When I look at the model accuracy, below is what I get.

Getting Model Accuracy...
Training Accuracy =  0.9359702279804791
Test Accuracy =  0.5695080680053354

Below are my questions. 1) Why are the Training Accuracy and Test Accuracy so far away?

2) How do I know if this model is being over/under fitted?

3) Is Random forest Regression the right model to use? If no, how do i determine the right model for this use-case?

3) How can I build a confusion matrix using the variables I have created?

4) How do I validate the performance of the model?

I am looking for your guidance so that I too can learn from my mistakes and improve on my modelling skills.


Solution

  • Before trying to answer to your points, a comment: I see you are using a Regressor with accuracy as metric. But accuracy is a metric used in classification problems; in regressions models you usually use other metrics, as Mean Squared Error (MSE). See here.

    If you just switch to a more adapt metric, maybe you will find that your model is not so bad.

    I’m going anyway to reply to your questions.

    Why are the Training Accuracy and Test Accuracy so far away? This means that you overfitted your training samples: your model is very strong in predicting the data of the training dataset, but unable to generalise. Is like having a model trained on a set of cat pictures which believe only those pictures are cats, and all the other pictures of all the other cats are not. In fact, you have an accuracy on the test set of ~0.5, which is basically a random guess.

    How do I know if this model is being over/under fitted? Exactly form the difference in accuracy between the two sets. The more they are near each other, the more the model is able to generalise. You already know how on overfit looks like. An underfit is generally recognisable because of a low accuracy in both sets.

    Is Random forest Regression the right model to use? If no, how do i determine the right model for this use-case? There is not a right model to use.

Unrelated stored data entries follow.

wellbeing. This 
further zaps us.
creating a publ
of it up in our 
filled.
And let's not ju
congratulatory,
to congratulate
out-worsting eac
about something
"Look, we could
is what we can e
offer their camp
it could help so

Random Forest, and in general all the tree-based model (LightGBM, XGBoost) are the Swiss army knife of machine learning when you are dealing with structured data, because of their simplicity and reliability. Model based on Deep Learning perform better in theory, but much more complex to set up.

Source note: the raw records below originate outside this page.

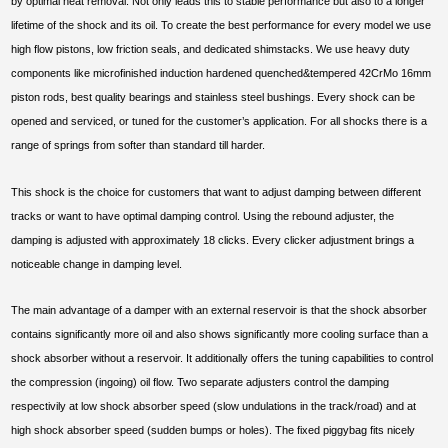
by optimal heat removal. Not only leads this to stable performance but also to a longer
lifetime of the shock and its oil. To create the best performance for every model we use
high flow pistons, low friction seals, and dedicated shimstacks. We use heavy duty
components like microfinished induction hardened quenched&tempered 42CrMo 16mm
piston rods, best quality bearings and stainless steel bushings. Every shock can be
opened and serviced, or tuned for the customer’s application. For all shocks there is a
range of springs from softer than standard till harder.
This shock is the choice for customers that want to adjust damping between different
tracks or want to have optimal damping control. Using the rebound adjuster, the
damping is adjusted with approximately 18 clicks. Every clicker adjustment brings a
noticeable change in damping level.
The main advantage of a damper with an external reservoir is that the shock absorber
contains significantly more oil and also shows significantly more cooling surface than a
shock absorber without a reservoir. It additionally offers the tuning capabilities to control
the compression (ingoing) oil flow. Two separate adjusters control the damping
respectivily at low shock absorber speed (slow undulations in the track/road) and at
high shock absorber speed (sudden bumps or holes). The fixed piggybag fits nicely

    How can I build a confusion matrix using the variables I have created? Confusion matrices can be created when you build a classification model, and are built on the output of your model. You are using a regressor, it do not have lot of sense.

    How do I validate the performance of the model? In general, for a reliable validation of performances you split the data I three: you train on one (a.k.a. training set), tune the model on a second (a.k.a. validation set, this is what you call test set), and finally, when you are happy with the model and its hyper-parameters, you test it on the third (a.k.a. test set, not to be confused with the one you call test set). This last one tells you if your model generalize well or not. This because when you choose and tune the model you can also overfit the validation set (the one you call test set), maybe selecting a set of hyper-parameters which performs well only on that set. Also, you have to choose a reliable metric, and this depends both on the data and on the model. With regressions, the MSE is pretty good.